> THE TASK:
Write out the lines of the data below, starting with the line that contains "100 + components" and going on through the end of the data, with both ends included. Leave the pictures out of your answer.

(GIVEN RECORDS begins)

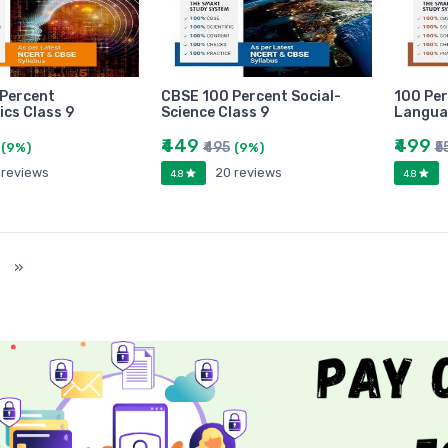
Percent
CBSE 100 Percent Social-
100 Per
cs Class 9
Science Class 9
Langua
₹449
₹499
₹495
₹5
(9%)
(9%)
 reviews
20 reviews
4.8
4.8
)
»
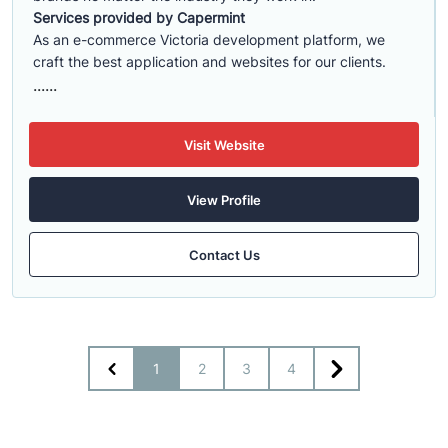
Services provided by Capermint
As an e-commerce Victoria development platform, we
craft the best application and websites for our clients.
......
Visit Website
View Profile
Contact Us
1
2
3
4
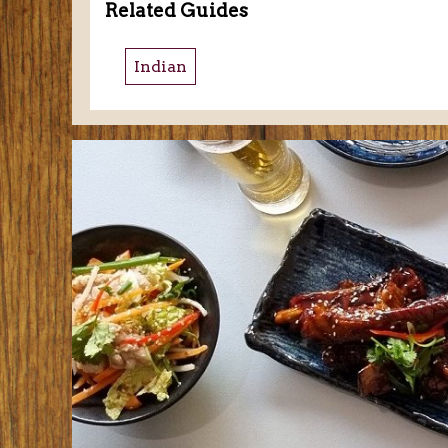
Related Guides
Indian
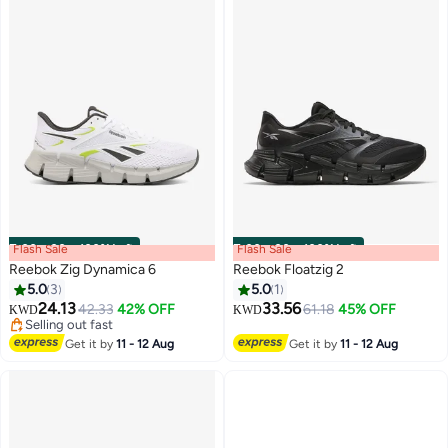
Flash Sale
00
m
:
00
s
·
100% Left
Flash Sale
00
m
:
00
s
·
100% Left
Reebok Zig Dynamica 6
Reebok Floatzig 2
5.0
3
5.0
1
24.13
33.56
42.33
42% OFF
61.18
45% OFF
KWD
KWD
Selling out fast
Selling out fast
Get it by
11 - 12 Aug
Get it by
11 - 12 Aug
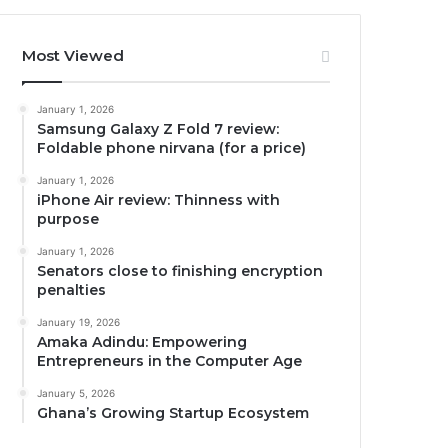
Most Viewed
January 1, 2026
Samsung Galaxy Z Fold 7 review:
Foldable phone nirvana (for a price)
January 1, 2026
iPhone Air review: Thinness with
purpose
January 1, 2026
Senators close to finishing encryption
penalties
January 19, 2026
Amaka Adindu: Empowering
Entrepreneurs in the Computer Age
January 5, 2026
Ghana’s Growing Startup Ecosystem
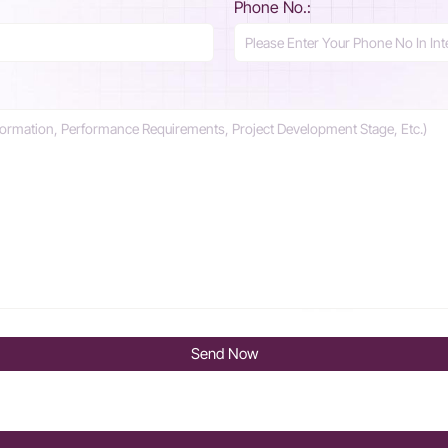
Phone No.:
Send Now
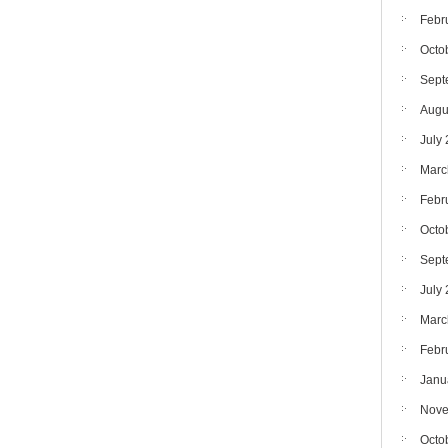
Febr
Octo
Sept
Augu
July
Marc
Febr
Octo
Sept
July
Marc
Febr
Janu
Nove
Octo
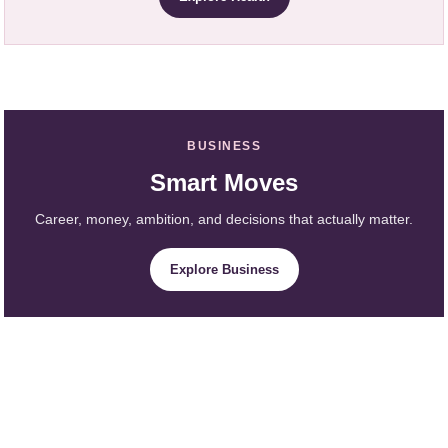
BUSINESS
Smart Moves
Career, money, ambition, and decisions that actually matter.
Explore Business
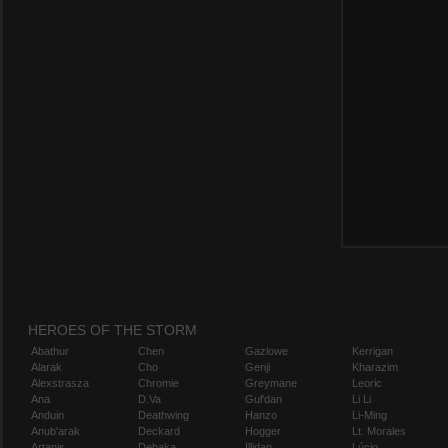
HEROES OF THE STORM
Abathur
Chen
Gazlowe
Kerrigan
Alarak
Cho
Genji
Kharazim
Alexstrasza
Chromie
Greymane
Leoric
Ana
D.Va
Gul'dan
Li Li
Anduin
Deathwing
Hanzo
Li-Ming
Anub'arak
Deckard
Hogger
Lt. Morales
Artanis
Dehaka
Illidan
Lúcio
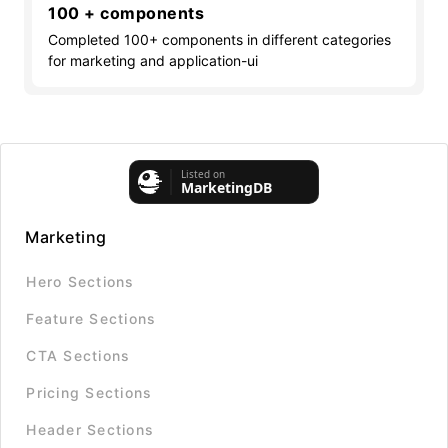
100 + components
Completed 100+ components in different categories
for marketing and application-ui
Marketing
Hero Sections
Feature Sections
CTA Sections
Pricing Sections
Header Sections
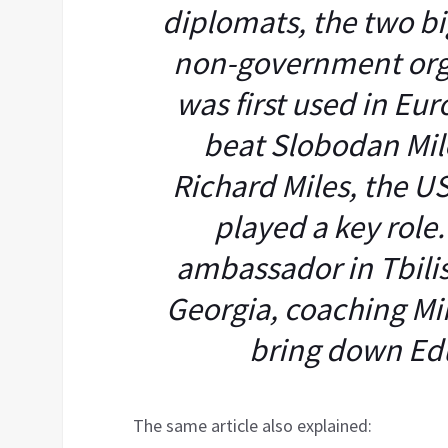
diplomats, the two b
non-government org
was first used in Eur
beat Slobodan Milo
Richard Miles, the U
played a key role.
ambassador in Tbilisi
Georgia, coaching Mik
bring down Ed
The same article also explained:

(GIVEN RECORDS ends)

> TASK ANSWER:
100 + components
Completed 100+ components in different categories
for marketing and application-ui
Marketing
Hero Sections
Feature Sections
CTA Sections
Pricing Sections
Header Sections
diplomats, the two b
non-government org
was first used in Eur
beat Slobodan Milo
Richard Miles, the U
played a key role.
ambassador in Tbilisi
Georgia, coaching Mik
bring down Ed
The same article also explained:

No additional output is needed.